Balliamo? Le ha chiesto Giuseppe, quella sera di fine febbraio. E prima che lei potesse rispondere o anche solo capire quante domande ci fossero dentro a quella domanda, eccola lì, senza farlo apposta, fra le braccia di Giuseppe. A ballare.
Eccola lì a raccontare, eccola lì a chiedere.

Succede anche a te, quando tutto di colpo fa silenzio, prima che la città si svegli o un attimo dopo quello in cui s’addormenta, di sentire arrivare da chissà dove, dentro e fuori di te, la voce di tua madre quando ti diceva buongiorno, ti diceva buonanotte, amore mio? Succede anche a te, in certe domeniche, di sentirti così solo da non avere nemmeno una persona a cui pensare per toccarti? Succede anche a te di sentirti, stanotte, come non credevi di poterti sentire più?
E Giuseppe diceva sì, sì e ancora sì. Mentre le baciava le dita dei piedi, una per una, e poi saliva su, fino agli occhi. Si sono incontrati ogni giorno: sempre a casa di lei, perché lui stava per traslocare - ma è una storia lunga, masticava, e poi riprendeva a baciarla.

Ogni giorno, finché non è arrivato quello - il nove marzo. E ognuno è rimasto chiuso a casa sua.
In quella che stavi per lasciare o nella nuova? Gli ha chiesto lei, subito, con un messaggio. A cui lui ha risposto con un fiore. Allora lei lo ha chiamato. Ma lui non ha risposto.

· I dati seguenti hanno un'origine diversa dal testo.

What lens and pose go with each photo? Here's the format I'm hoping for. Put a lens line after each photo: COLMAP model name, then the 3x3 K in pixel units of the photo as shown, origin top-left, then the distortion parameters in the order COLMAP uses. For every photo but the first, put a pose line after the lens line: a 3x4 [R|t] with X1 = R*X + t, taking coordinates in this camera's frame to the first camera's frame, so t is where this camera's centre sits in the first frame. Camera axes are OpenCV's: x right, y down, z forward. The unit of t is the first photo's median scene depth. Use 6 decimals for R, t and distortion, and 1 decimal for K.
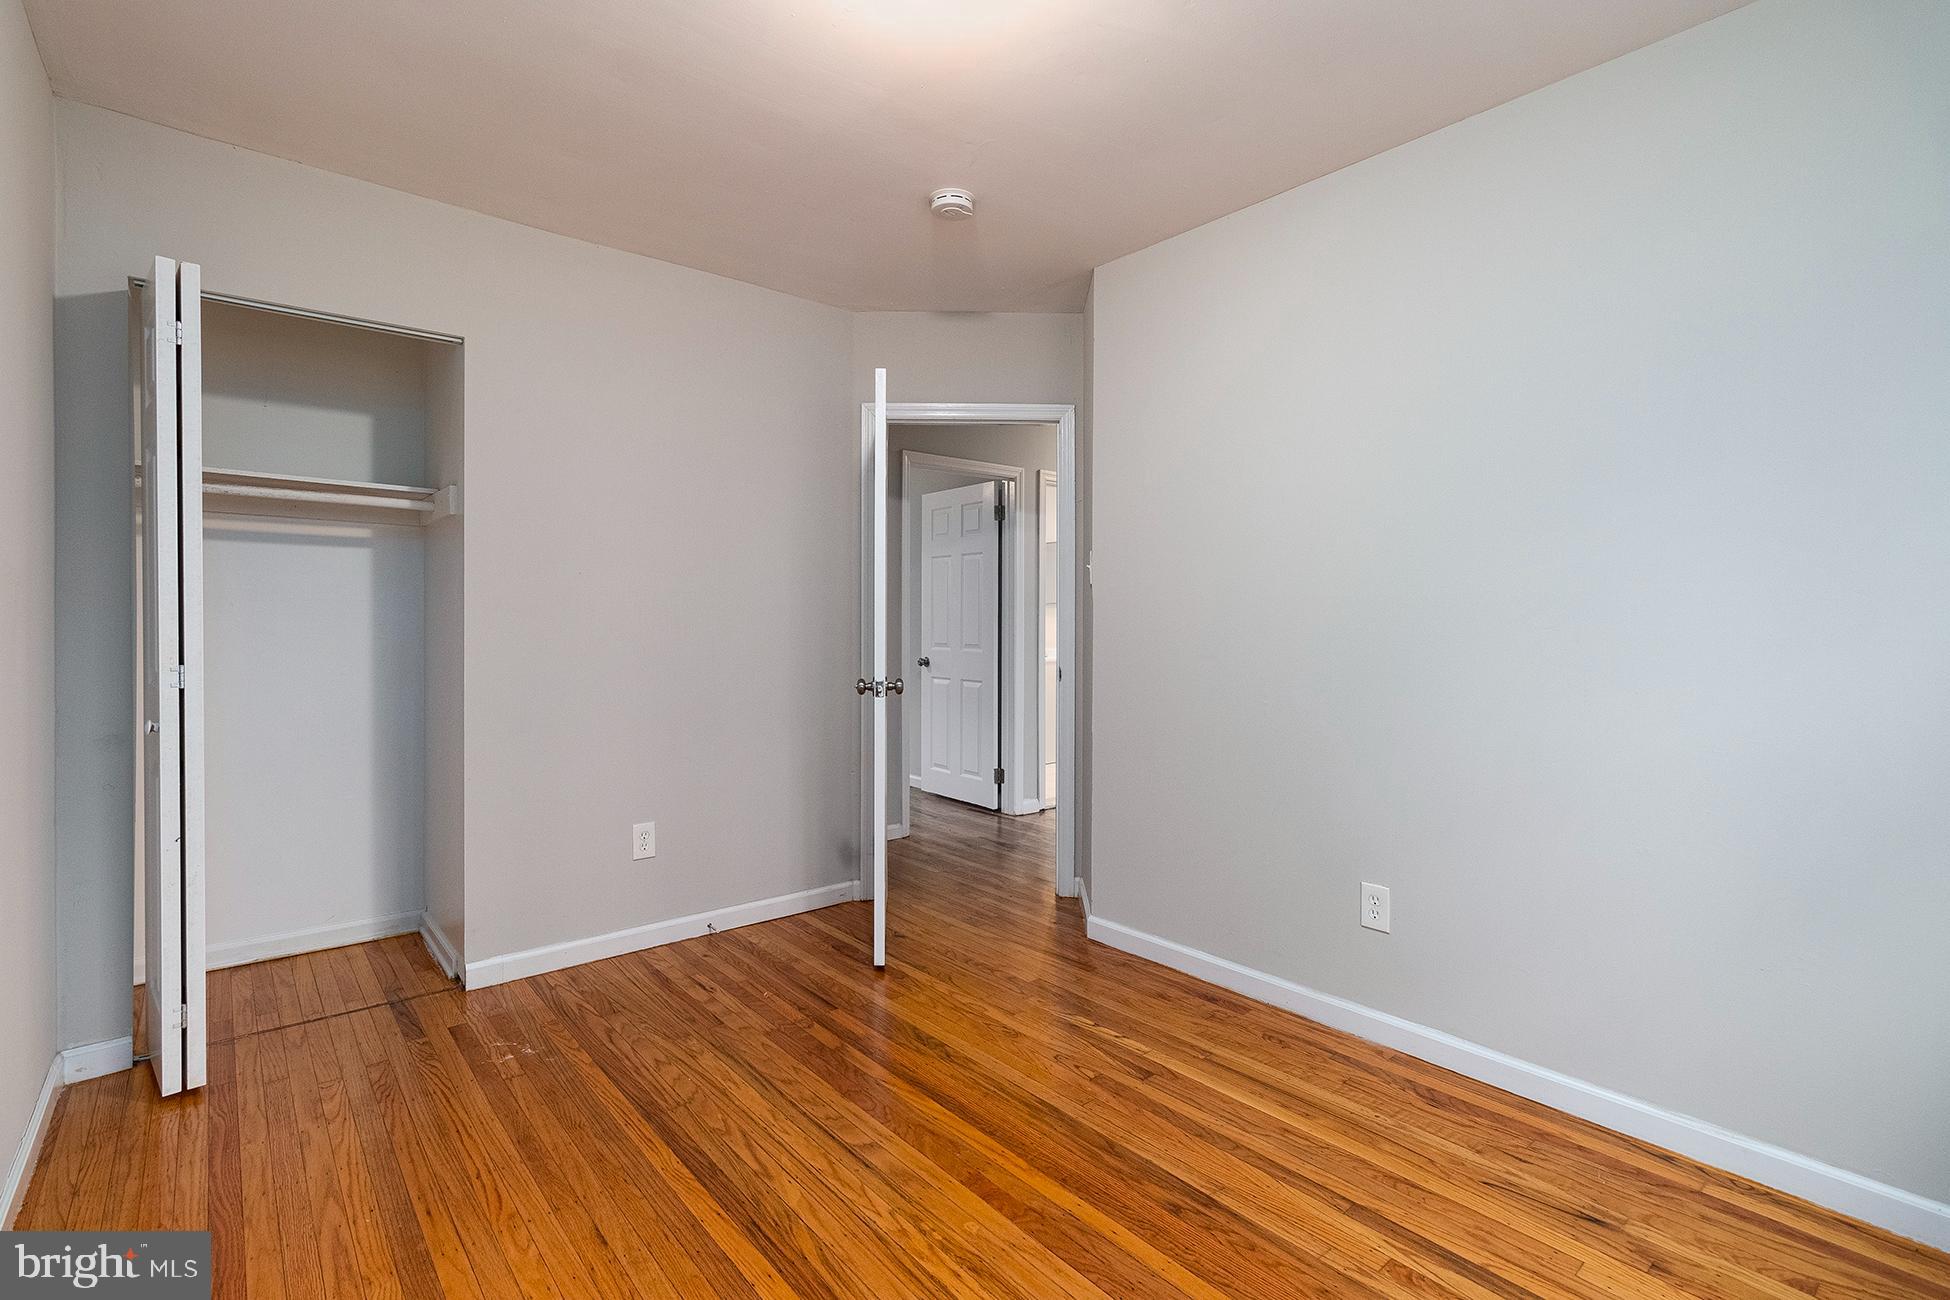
lens RADIAL K [[908.4, 0, 974.7], [0, 908.4, 651.3], [0, 0, 1]] dist [0.009591, -0.003505]
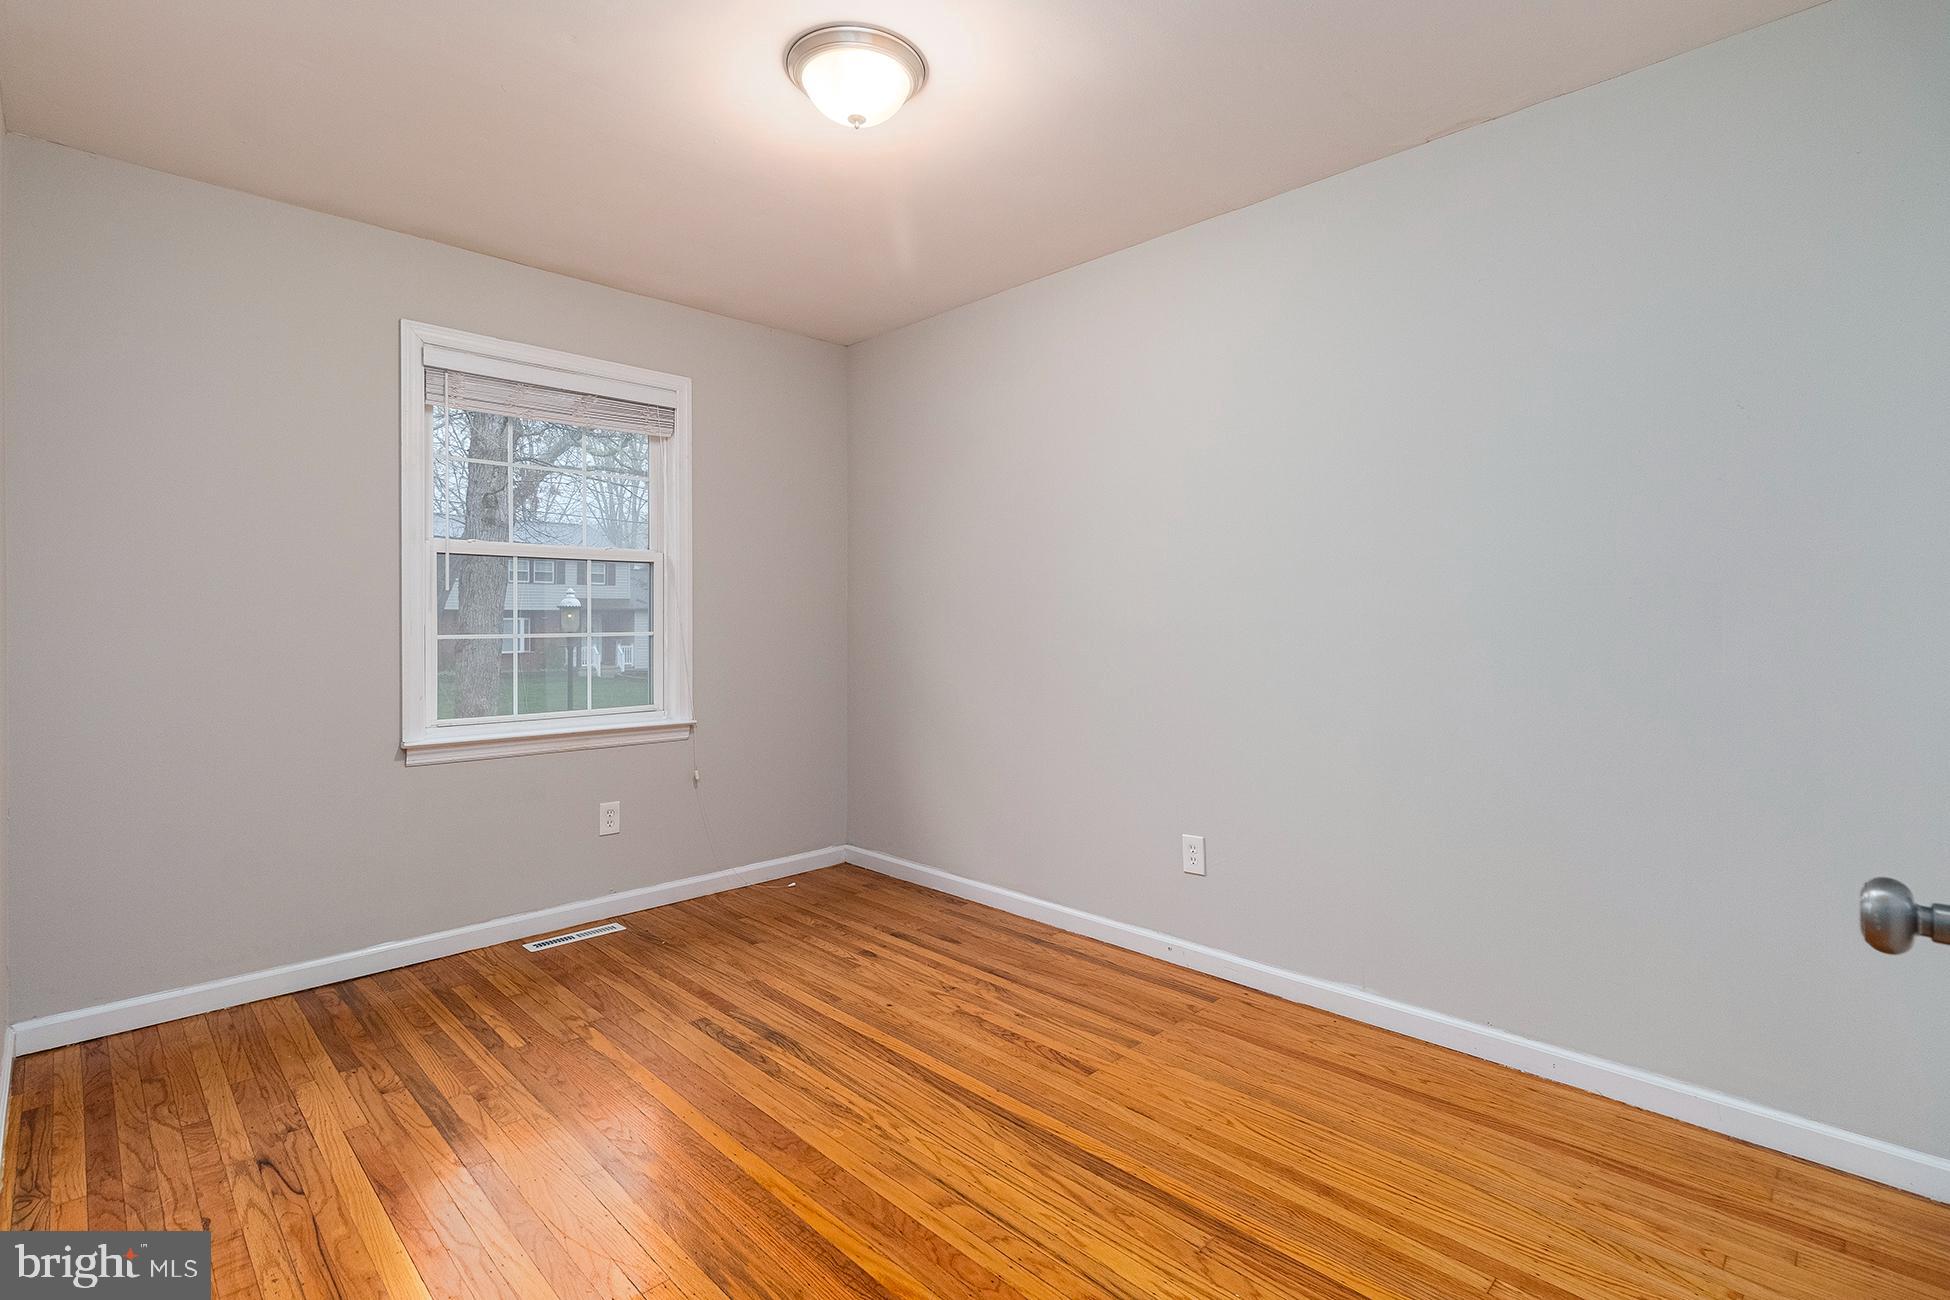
lens RADIAL K [[908.4, 0, 975.2], [0, 908.4, 652.4], [0, 0, 1]] dist [0.009591, -0.003505]
pose [[-0.996470, 0.000376, -0.083952, -0.074995], [-0.003183, 0.999102, 0.042258, -0.037532], [0.083892, 0.042376, -0.995573, 1.957651]]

L’ha richiamata dopo tre giorni - mi manchi sempre, le ha soffiato. Mi manchi adesso, ha soffiato lei: dove sei? Sto andando a buttare la spazzatura. E perché proprio mentre vai a buttare la spazzatura finalmente mi chiami? Non succede anche a te, in questi pazzi giorni, in queste notti allucinate, di dimenticare che il mondo s’è ammalato, tanto ti sei ammalato tu di me? Perché a me sì, succede. Perché io sì, mi sono ammalata di te. Avrebbe voluto chiedergli, avrebbe voluto dirgli. Ma non ci è riuscita.

È riuscita invece a chiedergli: «Da quant’è che sei sposato?». «Da diciannove anni». «Quanti figli hai?». «Due. Ma non è come sembra».
Se c’è una frase che in quarantadue anni lei sperava di essersi meritata di non ascoltare mai era proprio quella: non è come sembra. Eppure il bisogno di crederci si è preso tutto, anche quella speranza. Non è come sembra, si è ripetuta il quindici, il venti, il trenta marzo. Il sette, il venticinque aprile. E ogni volta che lui, sempre andando a buttare la spazzatura, o qualche volta andando a fare la spesa, riusciva a chiamarla.

Finché, finalmente, ma facendo piano, il mondo ricomincia a entrare, a uscire dalle case. Ma Giuseppe non entra più in quella di lei. Però: «Mi manchi come l’aria», le dice. Mandami una tua foto mentre fai la doccia, mandami una foto di quello che vedi dalla finestra, mandami una foto delle scarpe che hai appena comprato, le scrive. Ma intanto, arriva l’estate. È il primo giorno di luglio, quando lei, in fila per entrare in una libreria, lo incontra. Tiene per mano un bambino che ha la sua stessa bocca e i suoi stessi capelli.

«Ciao». «Ciao». E poi, rivolto al bambino: «Andiamo, amore, la fila è troppo lunga, torniamo domani». «Ma papà, mi avevi promesso che».
«E ora ti prometto che torniamo domani».
Si allontanano. Perdonami, ma preferisco essere sereno nella mia vita vera piuttosto che felice, gli scriverà lui, qualche ora dopo. Lei non risponderà mai. Ma ancora si domanda che cos’è, la vita vera. E perché non sia un posto dove si possa ballare. Senza farlo apposta e senza farsi male.